Retype all of the data below word for word, leaving out the pictures.

***** DATA ENTRIES *****

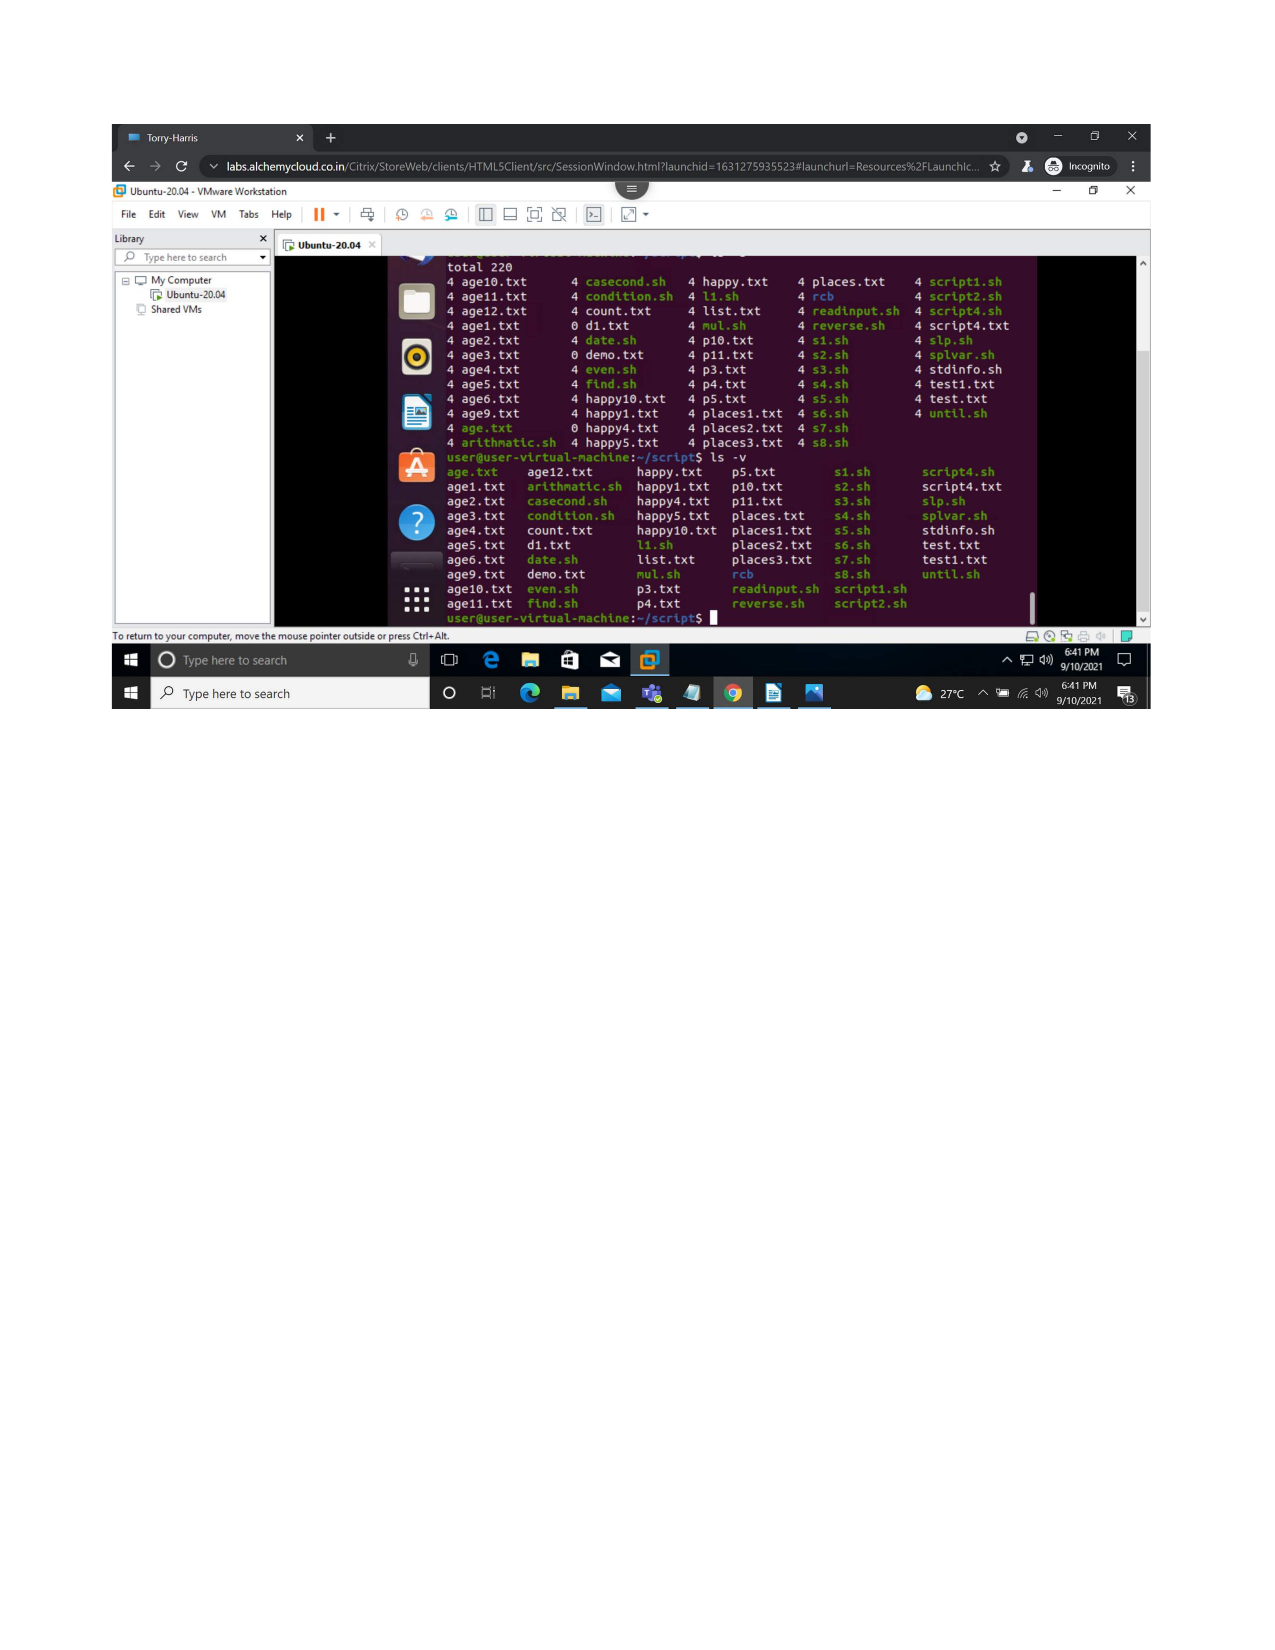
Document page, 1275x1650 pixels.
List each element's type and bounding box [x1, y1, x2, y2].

picture [111, 124, 1151, 709]
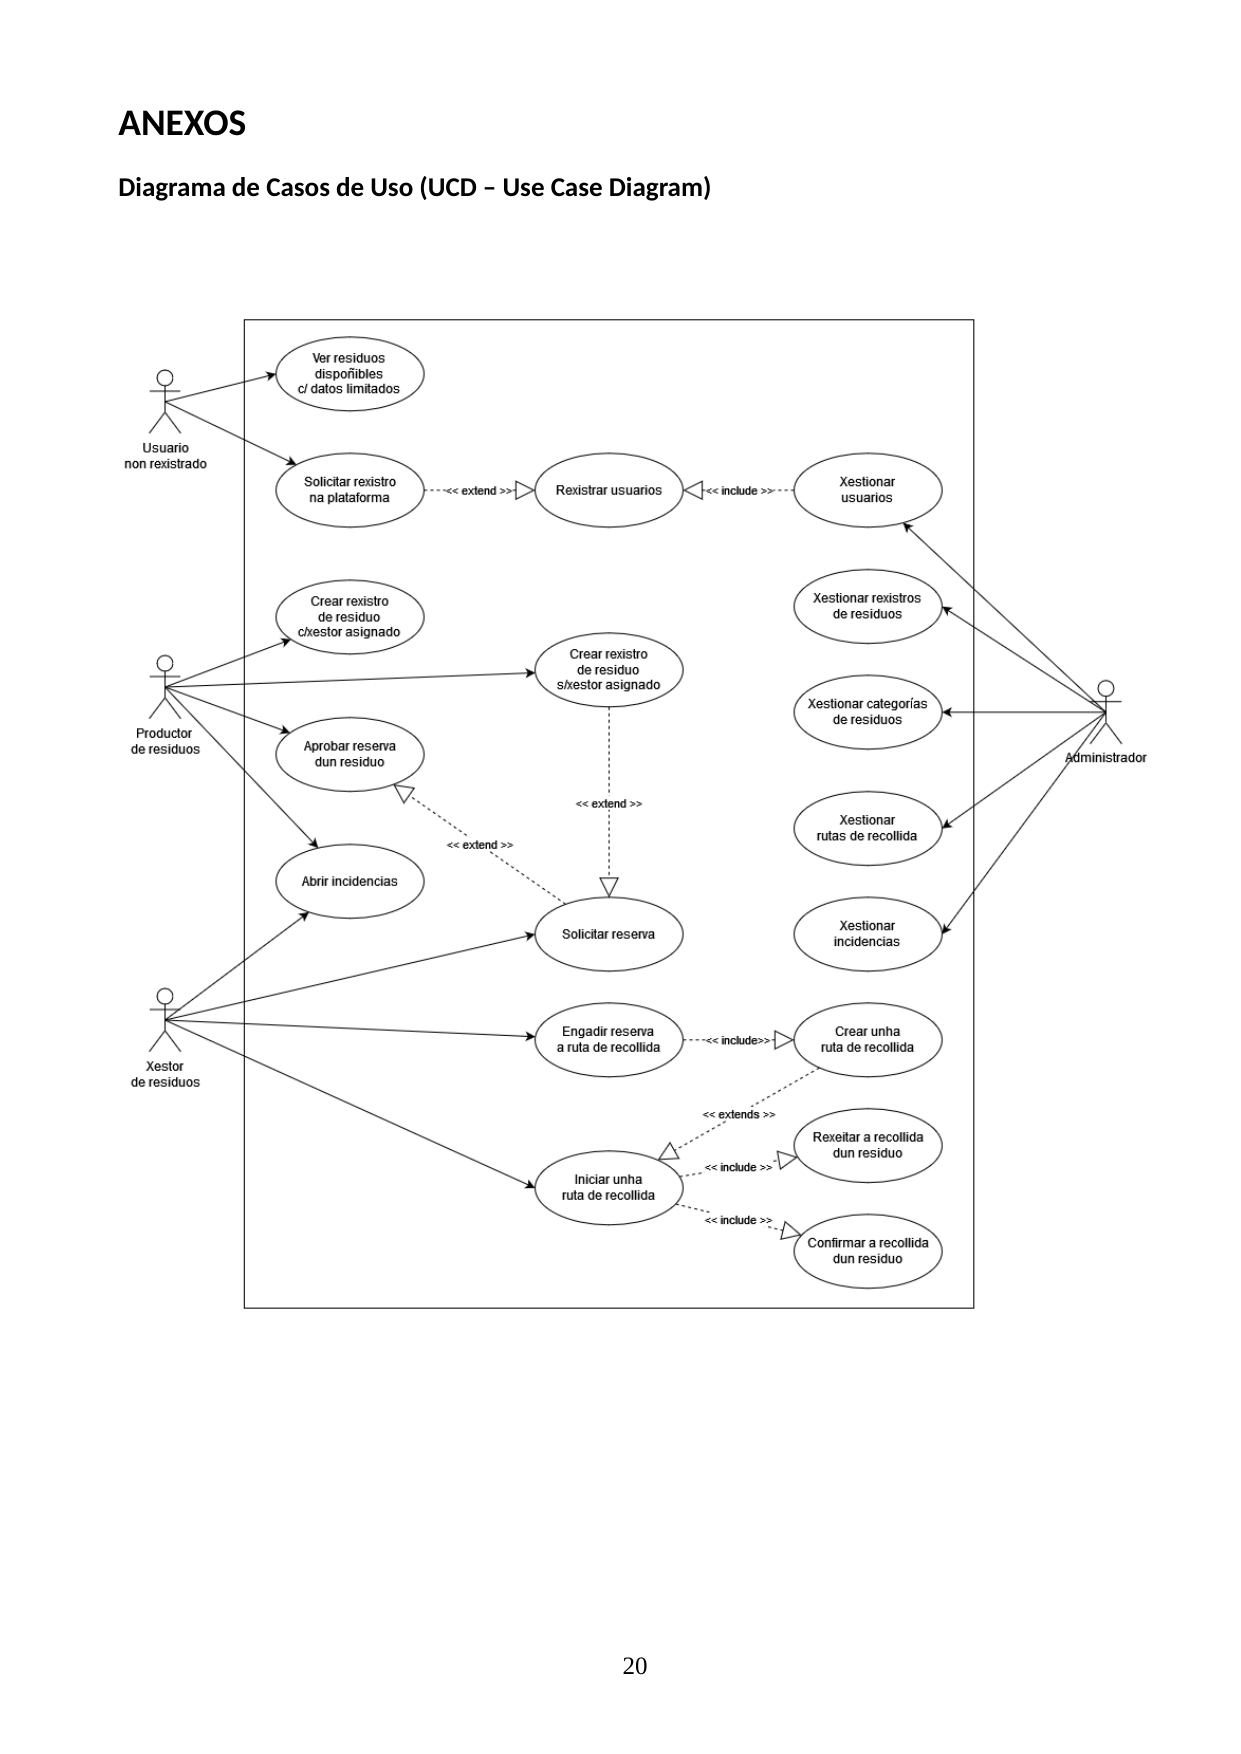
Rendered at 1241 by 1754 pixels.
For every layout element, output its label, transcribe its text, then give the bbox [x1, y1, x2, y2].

picture [118, 314, 1152, 1314]
subtitle ANEXOS [118, 99, 1152, 145]
subtitle Diagrama de Casos de Uso (UCD – Use Case Diagram) [118, 170, 1152, 203]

*****

REPLY:
Document page, 1275x1650 pixels.
List each element's type and bounding box [x1, y1, x2, y2].

picture [111, 124, 1151, 709]
Rendered at 1241 by 1754 pixels.
For every layout element, output its label, transcribe its text, then give the bbox [x1, y1, x2, y2].

picture [118, 314, 1152, 1314]
subtitle ANEXOS [118, 99, 1152, 145]
subtitle Diagrama de Casos de Uso (UCD – Use Case Diagram) [118, 170, 1152, 203]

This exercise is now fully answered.